Generative AI is a part of automation technologies: it generates text, programming code and images using as database quite the exhaustive content of the web, using attention mechanisms, transformer architectures and autoregressive probabilistic models.
These combinatorial generative models, based on the linguistic representation of the physical world, are working inside tha representation, and then are directly unable to plan and produce any content outside that box.
From a mathematical perspective, LLMs often lack complete deductive closure, as they may not always derive every possible conclusion from their given information set. The output of LLMs is akin to Kahneman's (2011) Type 1 system.
As a consequence, the output of these generative models must be checked, e.g., the generated code must be verified by an interpreter/compiler, the multi-step reasonning of a maths solver must be verified (Cobbe et al., 2021).
Recent research suggests that enhancing LLMs with reasoning and planning capabilities akin to Kahneman's (2011) Type 2 system can significantly improve their reasoning abilities.
In particular, Chervonyi et al. (2025) developed a new fast algorithm called the deductive database arithmetic reasoning (DDAR 2). The DDAR employs a fixed set of deduction rules to iteratively add new elements to the initial information set until its deduction closure is reached. The DDAR 2 algorithm successively solves gold medal-level olympiad problems in geometry, and improves the results obtained with the previous version (DDAR 1) presented by Trinh et al. (2024).
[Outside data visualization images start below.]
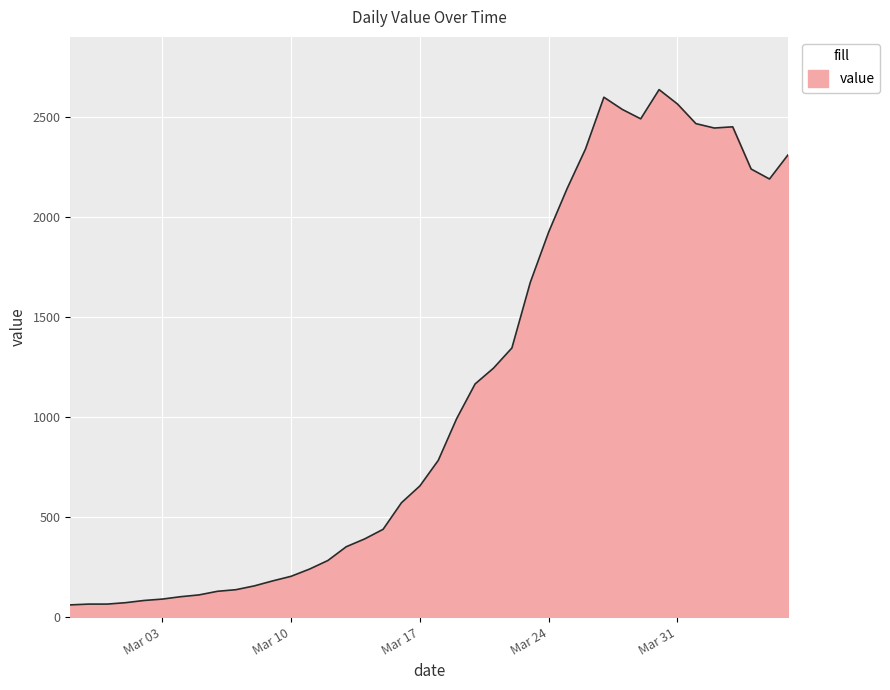

Does the chart display data point markers on the line(s)?

No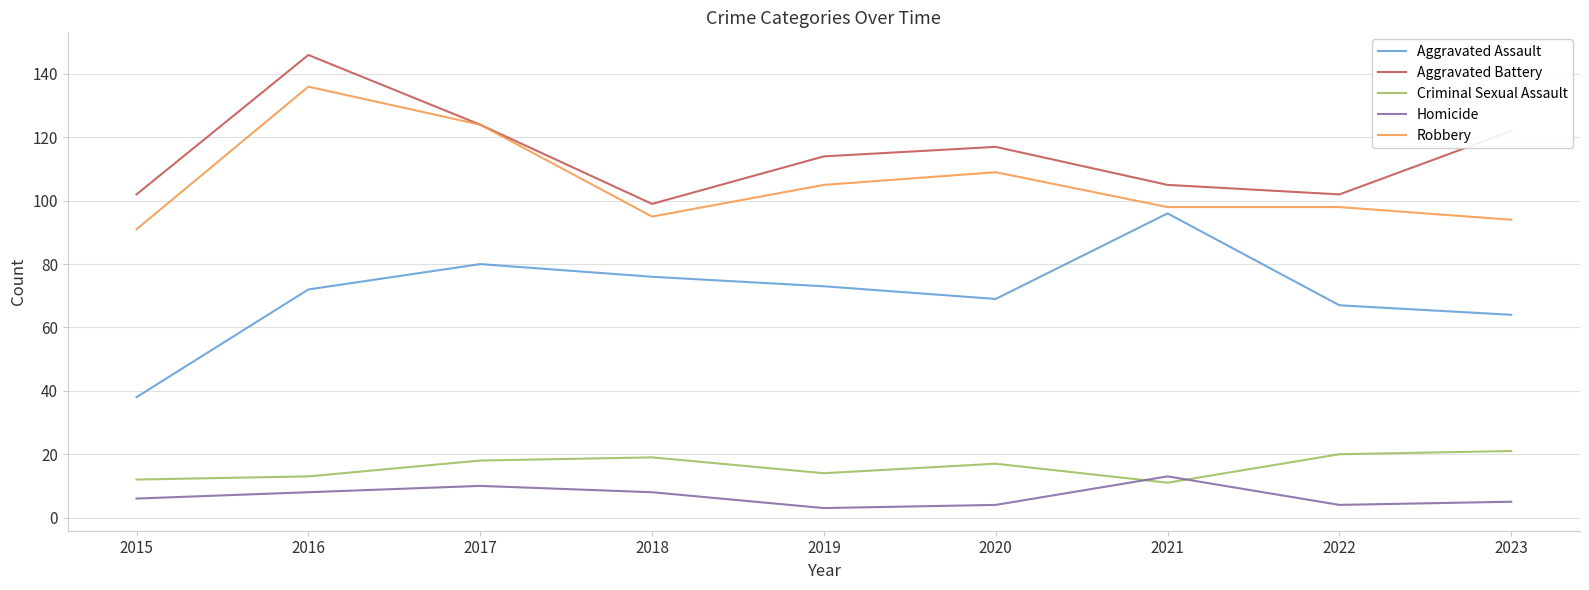

Is it true that Aggravated Assault equals 89 at 2022?

False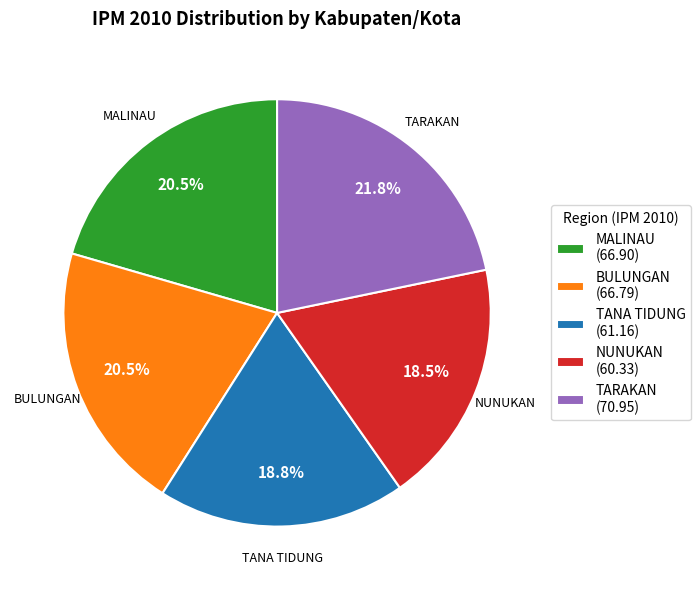

What is the largest slice in the pie chart?

TARAKAN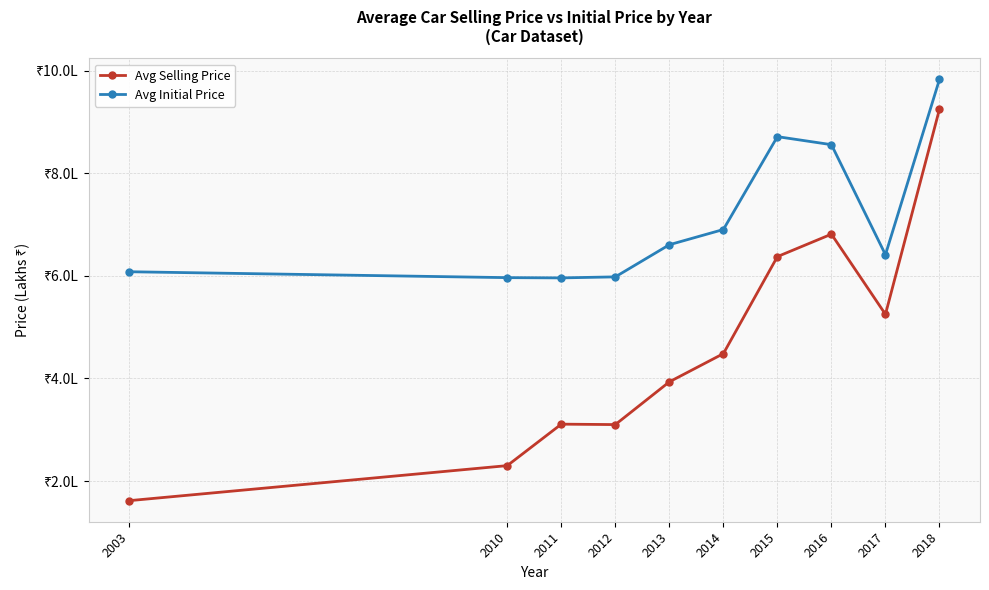

What is the difference between the highest and lowest values at 2003?

4.5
Alternatively, the reasoning performance of LLMs cand be extended and improved with the Chain-of-Thought (CoT) prompting (Wei et al., 2022). CoT is an extension of the few-shots prompting properties of LLMs (Brown et al., 2020):
for the few-shot prompting, the LLM is provided with a small number of in-context (input, output) pairs of examples, or 'shots'. In contrast, for the CoT prompting, the LLM is provided with triples (input, chain-of-thought, output), where the chain-of-thought consists of a series of intermediate reasoning steps that lead to the solution of the studied problem.
The CoT consists of breaking down complex tasks into smaller, intermediate and more manageable steps. These intermediate steps, which make the decision-making process more transparent, can be particularly useful in tasks that require multiple steps of reasoning, where understanding the model's reasoning is crucial.
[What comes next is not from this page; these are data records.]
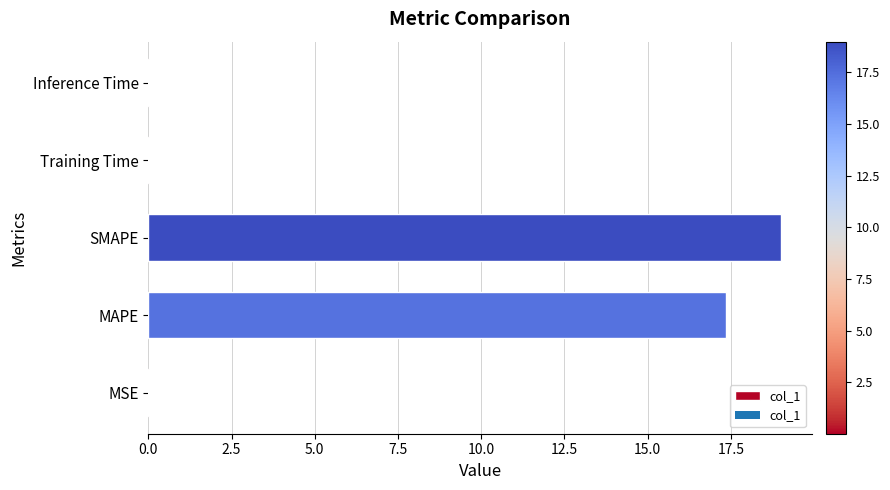

Does the chart contain stacked bars?

No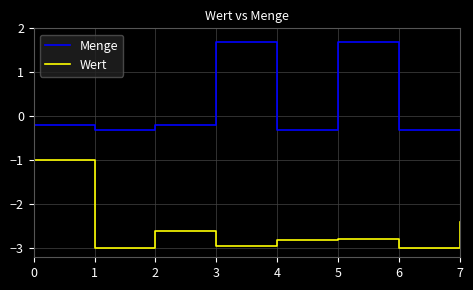

What is the smallest value displayed?

-3.0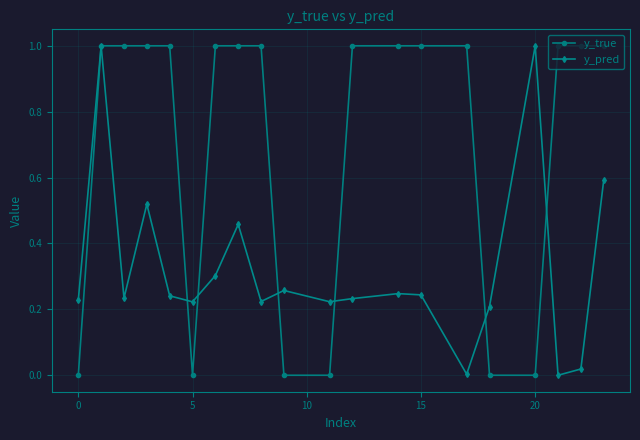

After their last crossing, which series has the higher values: y_pred or y_true?

y_true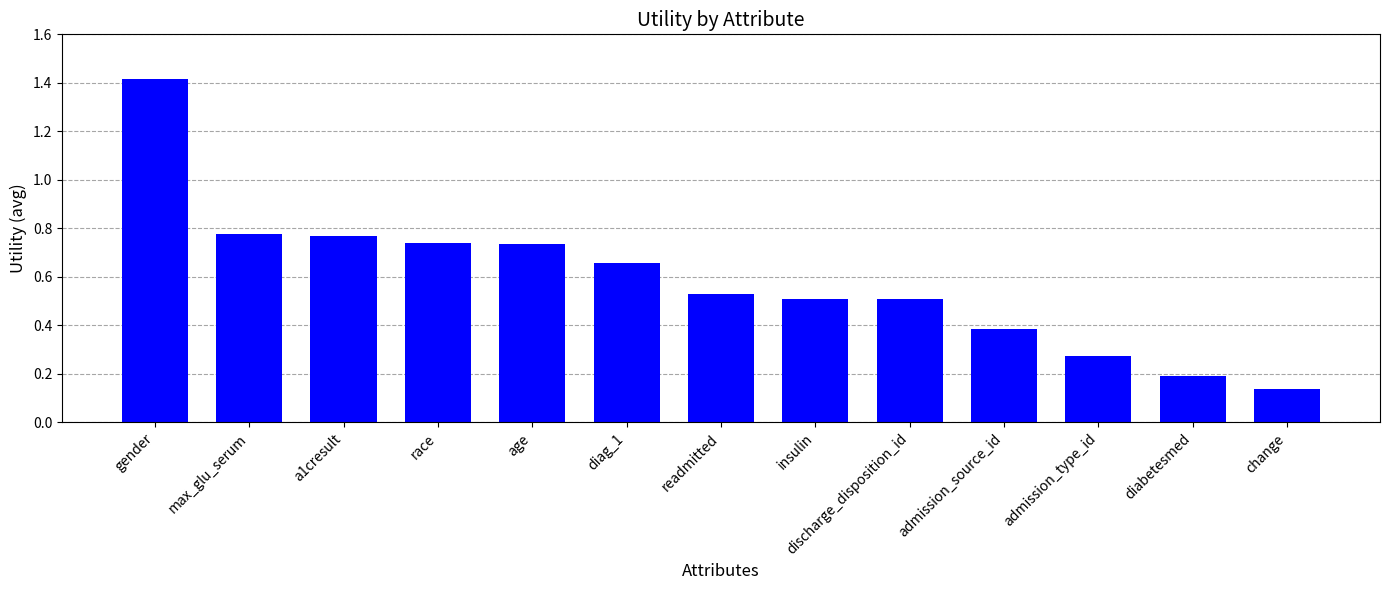

What is the label of the 4th bar from the right?

admission_source_id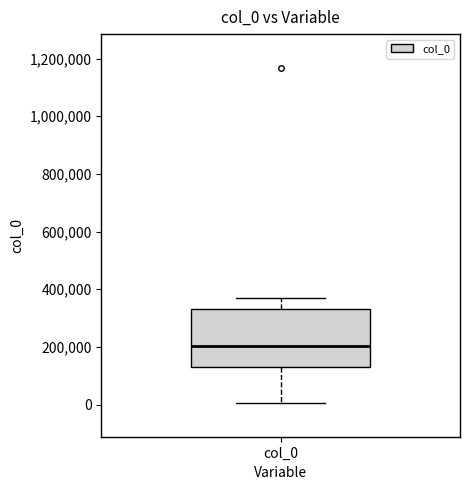

Where does the median line of the box for col_0 sit on the y-axis? The values are not printed on the chart, so give them approximately, as read against the axis.

200000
Furthermore, this decomposition in elementary steps can reduce the likelihood of generating irrelevant or incorrect information, known as hallucinations. CoT reduces the cognitive load of processing complex information all at once by distributing the problem-solving process over multiple steps, allowing the model to handle each step more effectively and carrying
intermediate verification of each step in the reasoning process. This means that errors can be identified and corrected earlier, preventing them from propagating and affecting the final conclusion. RL can be combined with CoT for reducing the hallucinations.
Prompting the model consists of generating a series of thoughts or steps that lead to the final answer, rather than directly producing the solution. This approach helps the model to handle more complex, multi-step problems by mimicking human-like logical step-by-step reasoning leading to the final answer. This requires a careful prompt engineering, i.e., carefully designing and refining specific instructions or questions that guide the model's responses in a way that aligns with the user's goals or requirements. Poorly designed prompts can lead to suboptimal performance.
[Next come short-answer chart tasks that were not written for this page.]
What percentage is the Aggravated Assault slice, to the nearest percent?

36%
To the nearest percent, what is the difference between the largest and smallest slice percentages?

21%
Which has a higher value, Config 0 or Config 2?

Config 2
Furthermore, CoT prompting does not require extensive retraining.
The single pathway CoT prompting has been further generalized by Tree of Thoughts (ToT) prompting (Yao et al., 2024), which is characterized by multiple competing reasoning paths modeled as a tree. The formalization of a human problem solving as a search problem along a tree has been advocated by the Turing Award laureates Newell and Simon (1972).
Amazon Bedrock is the standard framework used for our Generative AI services.